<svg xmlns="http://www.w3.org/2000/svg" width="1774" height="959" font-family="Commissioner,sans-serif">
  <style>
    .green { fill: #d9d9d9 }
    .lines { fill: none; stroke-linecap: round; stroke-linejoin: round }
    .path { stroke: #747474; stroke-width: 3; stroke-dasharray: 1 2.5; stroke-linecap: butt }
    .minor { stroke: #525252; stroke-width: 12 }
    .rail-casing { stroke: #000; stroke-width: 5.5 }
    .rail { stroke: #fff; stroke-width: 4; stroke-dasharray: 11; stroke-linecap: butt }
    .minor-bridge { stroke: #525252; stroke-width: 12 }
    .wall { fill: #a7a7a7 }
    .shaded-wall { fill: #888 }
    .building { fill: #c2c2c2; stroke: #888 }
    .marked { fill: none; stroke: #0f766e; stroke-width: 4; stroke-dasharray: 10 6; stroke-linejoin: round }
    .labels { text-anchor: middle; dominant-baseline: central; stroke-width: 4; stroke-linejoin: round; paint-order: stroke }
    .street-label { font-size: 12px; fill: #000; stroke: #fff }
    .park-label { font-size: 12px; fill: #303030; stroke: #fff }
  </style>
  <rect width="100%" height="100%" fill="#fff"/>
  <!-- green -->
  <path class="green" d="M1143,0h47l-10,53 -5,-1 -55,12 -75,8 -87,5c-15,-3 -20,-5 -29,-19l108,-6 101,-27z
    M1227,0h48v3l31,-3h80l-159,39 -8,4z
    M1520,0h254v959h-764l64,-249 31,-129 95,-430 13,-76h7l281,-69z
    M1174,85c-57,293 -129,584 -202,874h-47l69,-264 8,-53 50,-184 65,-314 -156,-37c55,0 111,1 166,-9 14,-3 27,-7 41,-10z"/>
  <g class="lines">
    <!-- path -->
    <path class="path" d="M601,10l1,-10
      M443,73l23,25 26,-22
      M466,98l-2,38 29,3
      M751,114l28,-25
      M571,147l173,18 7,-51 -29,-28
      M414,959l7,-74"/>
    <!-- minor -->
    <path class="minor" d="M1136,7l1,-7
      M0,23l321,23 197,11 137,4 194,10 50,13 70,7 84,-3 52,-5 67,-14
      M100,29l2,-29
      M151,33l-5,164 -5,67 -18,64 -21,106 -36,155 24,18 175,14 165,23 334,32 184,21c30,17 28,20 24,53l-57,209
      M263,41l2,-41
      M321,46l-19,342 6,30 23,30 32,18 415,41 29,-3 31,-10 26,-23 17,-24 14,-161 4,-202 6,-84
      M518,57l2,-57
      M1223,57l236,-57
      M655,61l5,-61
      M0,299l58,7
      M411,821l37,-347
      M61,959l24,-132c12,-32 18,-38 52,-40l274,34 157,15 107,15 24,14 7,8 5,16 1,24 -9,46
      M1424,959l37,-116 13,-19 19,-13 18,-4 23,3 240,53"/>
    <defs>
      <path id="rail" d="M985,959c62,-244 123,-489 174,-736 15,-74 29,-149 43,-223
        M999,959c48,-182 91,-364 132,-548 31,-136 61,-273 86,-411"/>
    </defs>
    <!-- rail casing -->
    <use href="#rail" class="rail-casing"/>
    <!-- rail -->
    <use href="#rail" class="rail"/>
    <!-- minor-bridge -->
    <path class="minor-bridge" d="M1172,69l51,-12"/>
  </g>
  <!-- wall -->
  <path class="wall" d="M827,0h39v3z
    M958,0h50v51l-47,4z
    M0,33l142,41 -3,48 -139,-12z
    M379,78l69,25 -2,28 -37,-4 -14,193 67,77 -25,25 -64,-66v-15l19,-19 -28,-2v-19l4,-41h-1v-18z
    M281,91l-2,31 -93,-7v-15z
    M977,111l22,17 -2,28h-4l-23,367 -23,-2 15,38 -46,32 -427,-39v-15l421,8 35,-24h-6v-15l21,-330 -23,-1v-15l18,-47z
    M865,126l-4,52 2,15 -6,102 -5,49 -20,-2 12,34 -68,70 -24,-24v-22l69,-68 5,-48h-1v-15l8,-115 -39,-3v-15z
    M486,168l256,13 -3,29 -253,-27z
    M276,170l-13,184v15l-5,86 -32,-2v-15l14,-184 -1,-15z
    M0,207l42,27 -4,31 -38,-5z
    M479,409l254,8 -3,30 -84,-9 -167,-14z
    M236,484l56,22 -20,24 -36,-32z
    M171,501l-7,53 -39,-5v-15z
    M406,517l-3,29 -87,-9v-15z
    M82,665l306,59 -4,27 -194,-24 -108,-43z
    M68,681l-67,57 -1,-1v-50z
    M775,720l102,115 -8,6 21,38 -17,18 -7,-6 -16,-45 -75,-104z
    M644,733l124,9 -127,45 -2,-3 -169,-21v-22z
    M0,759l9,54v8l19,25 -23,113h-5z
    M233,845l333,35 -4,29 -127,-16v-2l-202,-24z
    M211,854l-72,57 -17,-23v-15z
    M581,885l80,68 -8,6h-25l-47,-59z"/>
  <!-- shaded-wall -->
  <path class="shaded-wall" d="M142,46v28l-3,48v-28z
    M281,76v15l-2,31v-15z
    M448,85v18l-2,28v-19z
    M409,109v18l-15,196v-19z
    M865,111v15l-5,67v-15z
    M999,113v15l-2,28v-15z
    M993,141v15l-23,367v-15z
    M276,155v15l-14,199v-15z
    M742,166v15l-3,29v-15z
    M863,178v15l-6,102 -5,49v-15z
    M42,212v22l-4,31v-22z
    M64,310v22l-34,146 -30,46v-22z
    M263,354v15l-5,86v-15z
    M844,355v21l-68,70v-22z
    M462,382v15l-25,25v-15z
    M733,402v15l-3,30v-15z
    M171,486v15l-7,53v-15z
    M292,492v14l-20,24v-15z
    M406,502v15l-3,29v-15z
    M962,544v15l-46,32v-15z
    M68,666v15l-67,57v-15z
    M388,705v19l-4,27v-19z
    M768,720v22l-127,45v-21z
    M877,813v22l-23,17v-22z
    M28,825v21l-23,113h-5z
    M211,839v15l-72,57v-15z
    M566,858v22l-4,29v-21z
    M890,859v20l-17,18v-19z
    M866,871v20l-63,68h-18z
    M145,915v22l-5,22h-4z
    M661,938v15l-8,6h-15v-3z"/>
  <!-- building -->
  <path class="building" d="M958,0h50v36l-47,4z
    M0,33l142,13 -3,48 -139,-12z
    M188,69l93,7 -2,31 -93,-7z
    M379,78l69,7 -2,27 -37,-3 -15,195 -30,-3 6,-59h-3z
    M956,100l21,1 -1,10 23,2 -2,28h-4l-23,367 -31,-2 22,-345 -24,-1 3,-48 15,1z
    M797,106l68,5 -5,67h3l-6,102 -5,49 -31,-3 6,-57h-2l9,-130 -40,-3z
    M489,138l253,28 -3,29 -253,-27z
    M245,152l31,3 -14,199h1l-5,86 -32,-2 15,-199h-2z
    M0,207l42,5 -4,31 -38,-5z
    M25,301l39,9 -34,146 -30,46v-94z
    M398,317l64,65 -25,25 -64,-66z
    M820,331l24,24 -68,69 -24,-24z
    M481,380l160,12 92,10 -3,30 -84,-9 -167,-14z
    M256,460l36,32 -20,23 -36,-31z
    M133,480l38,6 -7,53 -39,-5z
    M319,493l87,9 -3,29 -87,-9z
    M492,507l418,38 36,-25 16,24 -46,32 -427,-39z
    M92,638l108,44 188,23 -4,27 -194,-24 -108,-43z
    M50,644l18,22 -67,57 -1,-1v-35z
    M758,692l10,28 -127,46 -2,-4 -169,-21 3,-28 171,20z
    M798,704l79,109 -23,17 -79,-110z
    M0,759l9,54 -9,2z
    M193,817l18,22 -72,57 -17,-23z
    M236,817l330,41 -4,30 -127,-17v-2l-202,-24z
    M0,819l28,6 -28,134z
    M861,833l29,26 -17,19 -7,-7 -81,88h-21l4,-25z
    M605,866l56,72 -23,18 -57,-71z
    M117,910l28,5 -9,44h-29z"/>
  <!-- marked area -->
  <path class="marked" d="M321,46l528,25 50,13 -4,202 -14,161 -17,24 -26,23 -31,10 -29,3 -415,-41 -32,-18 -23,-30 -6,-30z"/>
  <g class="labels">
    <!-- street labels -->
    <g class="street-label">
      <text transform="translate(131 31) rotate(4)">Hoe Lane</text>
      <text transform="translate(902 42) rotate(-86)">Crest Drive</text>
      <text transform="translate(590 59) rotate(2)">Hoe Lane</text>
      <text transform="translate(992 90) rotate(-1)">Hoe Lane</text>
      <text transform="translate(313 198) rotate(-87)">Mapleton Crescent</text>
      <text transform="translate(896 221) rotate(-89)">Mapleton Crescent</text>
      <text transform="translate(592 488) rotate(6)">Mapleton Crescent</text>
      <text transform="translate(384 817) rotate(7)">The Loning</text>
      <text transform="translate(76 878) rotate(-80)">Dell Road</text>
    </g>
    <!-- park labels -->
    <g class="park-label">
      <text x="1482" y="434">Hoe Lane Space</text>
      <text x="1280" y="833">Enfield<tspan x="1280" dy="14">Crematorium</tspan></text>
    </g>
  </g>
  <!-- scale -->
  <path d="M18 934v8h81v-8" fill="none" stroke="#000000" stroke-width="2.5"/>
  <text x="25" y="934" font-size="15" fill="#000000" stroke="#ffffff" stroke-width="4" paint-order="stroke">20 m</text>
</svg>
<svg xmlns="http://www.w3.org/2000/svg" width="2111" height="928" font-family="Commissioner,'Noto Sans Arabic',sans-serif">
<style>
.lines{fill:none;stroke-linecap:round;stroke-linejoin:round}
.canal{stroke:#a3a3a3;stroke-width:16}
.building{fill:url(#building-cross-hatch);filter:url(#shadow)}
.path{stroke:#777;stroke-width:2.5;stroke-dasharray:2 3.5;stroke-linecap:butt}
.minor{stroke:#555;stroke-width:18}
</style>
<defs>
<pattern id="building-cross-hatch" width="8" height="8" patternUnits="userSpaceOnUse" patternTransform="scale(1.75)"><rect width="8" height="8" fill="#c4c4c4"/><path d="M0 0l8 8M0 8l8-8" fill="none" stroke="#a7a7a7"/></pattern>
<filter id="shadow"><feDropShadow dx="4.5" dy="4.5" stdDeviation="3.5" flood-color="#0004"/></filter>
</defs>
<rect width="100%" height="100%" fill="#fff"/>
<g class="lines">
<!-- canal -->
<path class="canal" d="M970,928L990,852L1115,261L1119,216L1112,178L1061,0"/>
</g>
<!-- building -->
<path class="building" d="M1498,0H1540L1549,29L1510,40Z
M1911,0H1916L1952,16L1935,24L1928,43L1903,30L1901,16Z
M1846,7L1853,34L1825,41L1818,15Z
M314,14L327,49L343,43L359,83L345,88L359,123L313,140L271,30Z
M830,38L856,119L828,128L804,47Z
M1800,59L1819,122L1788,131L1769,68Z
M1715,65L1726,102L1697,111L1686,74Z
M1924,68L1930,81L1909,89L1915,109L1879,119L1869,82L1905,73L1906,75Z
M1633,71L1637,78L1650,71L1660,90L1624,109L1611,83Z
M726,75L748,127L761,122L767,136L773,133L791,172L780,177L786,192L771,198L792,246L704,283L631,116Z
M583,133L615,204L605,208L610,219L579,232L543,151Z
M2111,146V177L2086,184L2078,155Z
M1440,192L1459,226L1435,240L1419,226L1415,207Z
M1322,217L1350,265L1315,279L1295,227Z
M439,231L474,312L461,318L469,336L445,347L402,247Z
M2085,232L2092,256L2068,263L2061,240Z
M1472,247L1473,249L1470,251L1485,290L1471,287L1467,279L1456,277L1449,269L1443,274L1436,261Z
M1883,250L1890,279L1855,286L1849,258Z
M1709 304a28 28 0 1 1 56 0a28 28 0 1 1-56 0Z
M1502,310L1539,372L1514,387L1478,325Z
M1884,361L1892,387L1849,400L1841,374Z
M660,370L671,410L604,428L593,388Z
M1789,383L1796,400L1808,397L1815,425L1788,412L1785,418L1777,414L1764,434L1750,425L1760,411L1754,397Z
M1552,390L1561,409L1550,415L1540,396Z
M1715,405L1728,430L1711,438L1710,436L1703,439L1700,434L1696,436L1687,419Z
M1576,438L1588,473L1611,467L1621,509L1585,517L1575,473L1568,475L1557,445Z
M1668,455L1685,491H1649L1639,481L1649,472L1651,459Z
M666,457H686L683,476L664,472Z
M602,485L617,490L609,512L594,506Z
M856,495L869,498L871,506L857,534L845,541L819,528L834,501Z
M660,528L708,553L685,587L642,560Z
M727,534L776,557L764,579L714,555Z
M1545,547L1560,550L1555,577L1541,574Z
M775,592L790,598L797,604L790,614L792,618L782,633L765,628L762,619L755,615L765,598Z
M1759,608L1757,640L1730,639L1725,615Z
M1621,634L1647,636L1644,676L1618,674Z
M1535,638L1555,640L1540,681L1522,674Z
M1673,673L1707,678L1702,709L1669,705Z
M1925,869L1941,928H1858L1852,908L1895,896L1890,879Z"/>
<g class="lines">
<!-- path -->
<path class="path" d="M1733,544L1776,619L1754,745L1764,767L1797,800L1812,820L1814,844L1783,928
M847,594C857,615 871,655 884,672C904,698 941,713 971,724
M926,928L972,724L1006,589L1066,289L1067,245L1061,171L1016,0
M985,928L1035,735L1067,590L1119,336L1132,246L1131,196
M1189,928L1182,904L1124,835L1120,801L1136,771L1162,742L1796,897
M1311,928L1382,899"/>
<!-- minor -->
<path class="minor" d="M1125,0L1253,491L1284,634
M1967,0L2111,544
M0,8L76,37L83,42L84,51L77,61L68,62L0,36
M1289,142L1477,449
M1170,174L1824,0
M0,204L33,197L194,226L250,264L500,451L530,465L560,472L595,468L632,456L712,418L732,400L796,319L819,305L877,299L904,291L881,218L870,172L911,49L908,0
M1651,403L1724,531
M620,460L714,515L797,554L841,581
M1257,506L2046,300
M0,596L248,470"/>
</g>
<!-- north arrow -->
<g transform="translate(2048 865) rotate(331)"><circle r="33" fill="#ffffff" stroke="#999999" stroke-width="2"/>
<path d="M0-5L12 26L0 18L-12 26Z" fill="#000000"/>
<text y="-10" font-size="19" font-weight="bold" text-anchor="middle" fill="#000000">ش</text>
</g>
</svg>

--- Assignment ---
Looking at the data above, return every line from the one with "M863,178v15l-6,102 -5,49v-15z" down to the one with "M768,720v22l-127,45v-21z", exactly and inclusively.

--- Output ---
    M863,178v15l-6,102 -5,49v-15z
    M42,212v22l-4,31v-22z
    M64,310v22l-34,146 -30,46v-22z
    M263,354v15l-5,86v-15z
    M844,355v21l-68,70v-22z
    M462,382v15l-25,25v-15z
    M733,402v15l-3,30v-15z
    M171,486v15l-7,53v-15z
    M292,492v14l-20,24v-15z
    M406,502v15l-3,29v-15z
    M962,544v15l-46,32v-15z
    M68,666v15l-67,57v-15z
    M388,705v19l-4,27v-19z
    M768,720v22l-127,45v-21z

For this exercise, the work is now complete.